◆ SELECTED TEXT:
A sufficient duty, however, is not limited to fiduciaries, as many of the traditional duties that can give rise to liability, including the employee-employer relationship in the Yale Scandal, do not implicate “fiduciary duties.” In certain cases, the nature of a duty is somewhat amorphous although clearly central to the relationship and rightly expected, such as in the case of a federal, state, or local official’s duty to the public and his or her office.
Federal courts have split in considering whether “informal” relationships can give rise to an honest services duty. Some courts have speculated that the requisite duty may exist in any relationships where “one party acts for the benefit of another and induces the trusting party to relax the care and vigilance which it would ordinarily exercise[.]” However, not all courts have gone so far in relaxing the requisite relationship for purposes of criminal liability.
Courts have also grappled with the nature of the benefit that motivates a dishonest actor. Prior to the Supreme Court’s decision in U.S. v. Skilling, courts often held that any anticipated benefit leading an actor to violate a duty to provide honest services is sufficient. In providing parameters to the statute, however, the Supreme Court held, and lower courts have since required, that the actor must be motivated by a financial motive, either a bribe or kickback.
Thus, deceptive conduct undertaken as a favor to a friend in violation of a duty to provide honest services, for instance, would not constitute honest services fraud. Similarly, violating a duty of honest services in exchange for an amorphous expectation of future benefit from the giver is insufficient; some element or item of value must be exchanged in a quid pro quo. In the Yale Scandal, the pecuniary gain was clear as the Coach was given hundreds of thousands of dollars for his misconduct by an intermediary working with the wealthy parents of the applicant.
The basis for such a financial motive requirement is unclear, as the employer, the public, or other party owed a duty is deprived of the honest services it is due regardless of the malefactor’s motive. Whether it is a bribe or an expectation of some inchoate future favor, the loss of honest services suffered by the source of the duty is unchanged. However, the Supreme Court determined to interpret the statute so that it was not unconstitutionally overbroad, as it always seeks to do, and drew a clear, albeit seemingly artificial, distinction between honest services fraud motivated by bribes or kickbacks and that stemming from other motives.
A charge of honest services fraud does not require that the source of the duty (e.g., employer, corporation, or, in the Yale Scandal, the University) suffer specific pecuniary harm. Instead, the harm can have a more theoretical basis, including loss of tangible or intangible goods or rights.
In the Yale Scandal, for instance, the University was deprived of the honest services the Coach owed in selecting athletic recruits, and by the resulting loss of students who actually met the University’s acceptance criteria. One could also argue that the fraud also deprived the collective body of student applicants to the University of an additional spot in the University’s incoming class; however, the duty in this case is owed to the University under the logic underpinning the honest services fraud statute, rather than to the applying students.

◆ TO DO: Please write out everything in the passage on honest services fraud from "In the Yale Scandal, for" down to "the applying students.". Rely only on the passage on honest services fraud.

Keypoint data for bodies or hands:
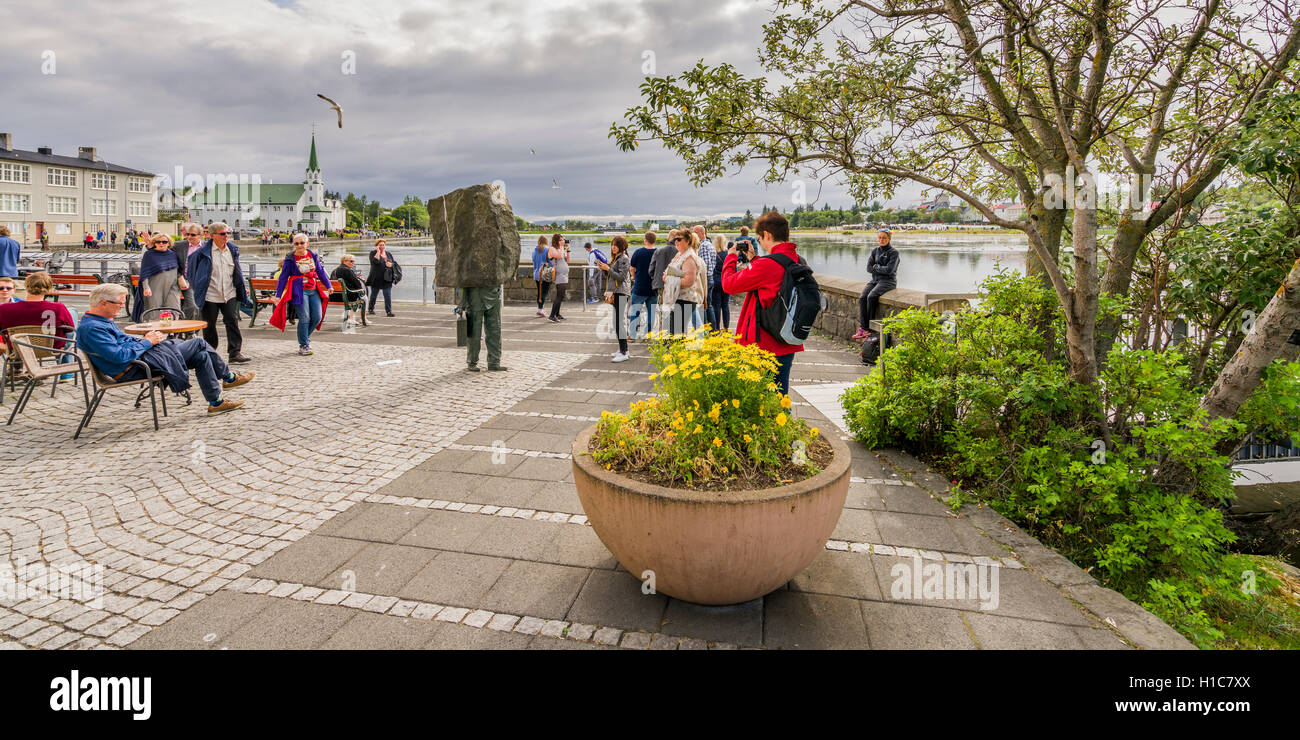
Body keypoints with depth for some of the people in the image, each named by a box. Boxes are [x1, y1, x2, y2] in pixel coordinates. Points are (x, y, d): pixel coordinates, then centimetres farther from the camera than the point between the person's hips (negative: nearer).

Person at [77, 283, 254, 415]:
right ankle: (228, 377, 10)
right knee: (200, 343, -8)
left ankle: (216, 402, 14)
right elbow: (119, 356, -28)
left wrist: (143, 339, 6)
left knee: (202, 356, 6)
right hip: (132, 369, -11)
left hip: (140, 355, 11)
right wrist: (147, 342, -16)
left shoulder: (101, 321, 12)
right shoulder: (91, 328, -20)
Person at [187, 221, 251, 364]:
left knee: (233, 322, -7)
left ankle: (235, 352, -6)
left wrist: (243, 286, 17)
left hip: (229, 295, 3)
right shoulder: (203, 252, -4)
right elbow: (190, 271, 7)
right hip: (210, 296, -2)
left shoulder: (233, 250, 9)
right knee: (209, 326, 6)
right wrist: (198, 288, 6)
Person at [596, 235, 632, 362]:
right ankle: (623, 349, 19)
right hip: (617, 293, 10)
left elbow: (621, 277, -16)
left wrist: (608, 268, -15)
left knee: (620, 322, -14)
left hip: (622, 293, -10)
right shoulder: (616, 258, 21)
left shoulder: (624, 258, -9)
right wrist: (603, 269, 8)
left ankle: (624, 354, -15)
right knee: (618, 322, 12)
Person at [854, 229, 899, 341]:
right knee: (862, 298, -22)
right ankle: (863, 328, -26)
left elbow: (889, 270, -14)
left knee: (871, 297, -30)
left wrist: (876, 267, -3)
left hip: (888, 281, -6)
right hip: (875, 280, 6)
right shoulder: (875, 251, 14)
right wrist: (881, 269, -7)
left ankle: (870, 328, -22)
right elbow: (869, 268, 4)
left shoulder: (894, 252, -3)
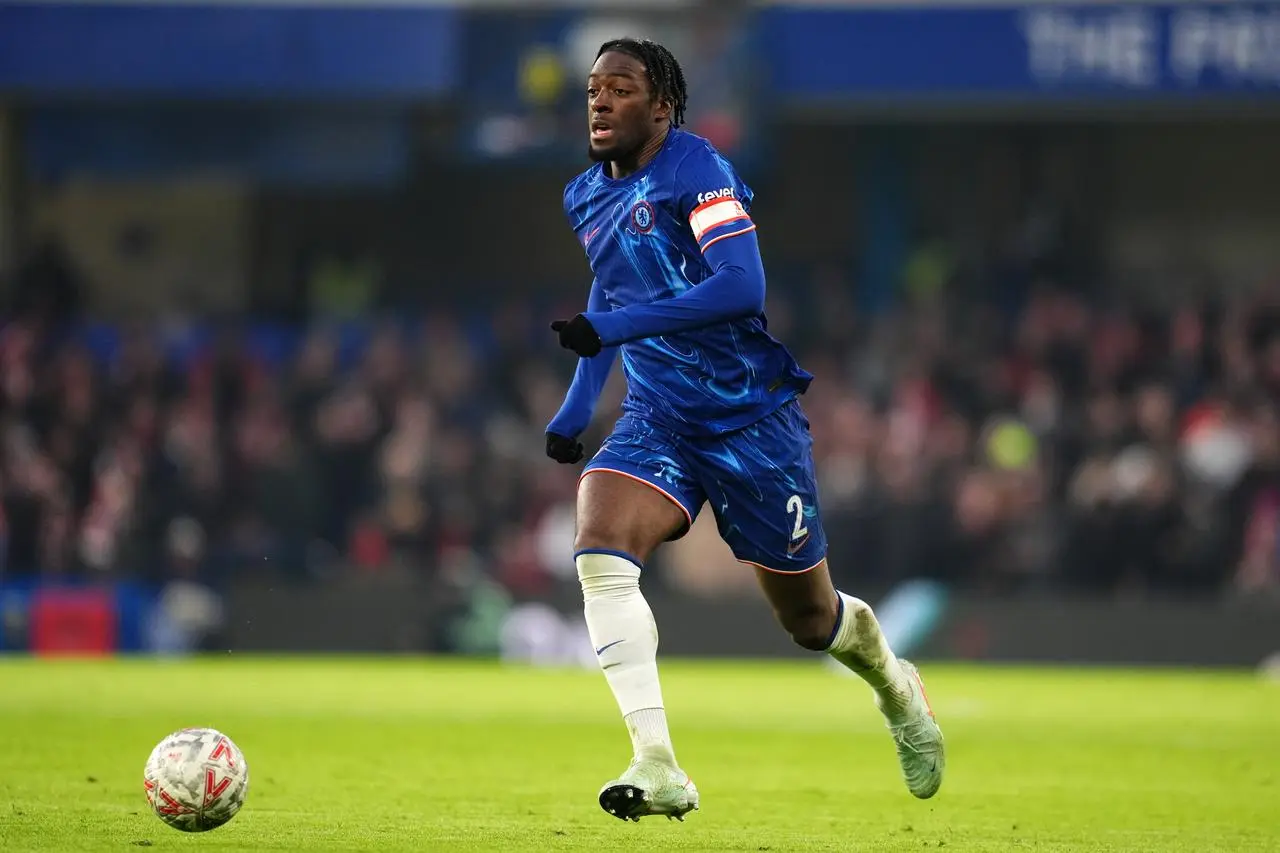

◆ ANSWER SECTION:
In the Yale Scandal, for instance, the University was deprived of the honest services the Coach owed in selecting athletic recruits, and by the resulting loss of students who actually met the University’s acceptance criteria. One could also argue that the fraud also deprived the collective body of student applicants to the University of an additional spot in the University’s incoming class; however, the duty in this case is owed to the University under the logic underpinning the honest services fraud statute, rather than to the applying students.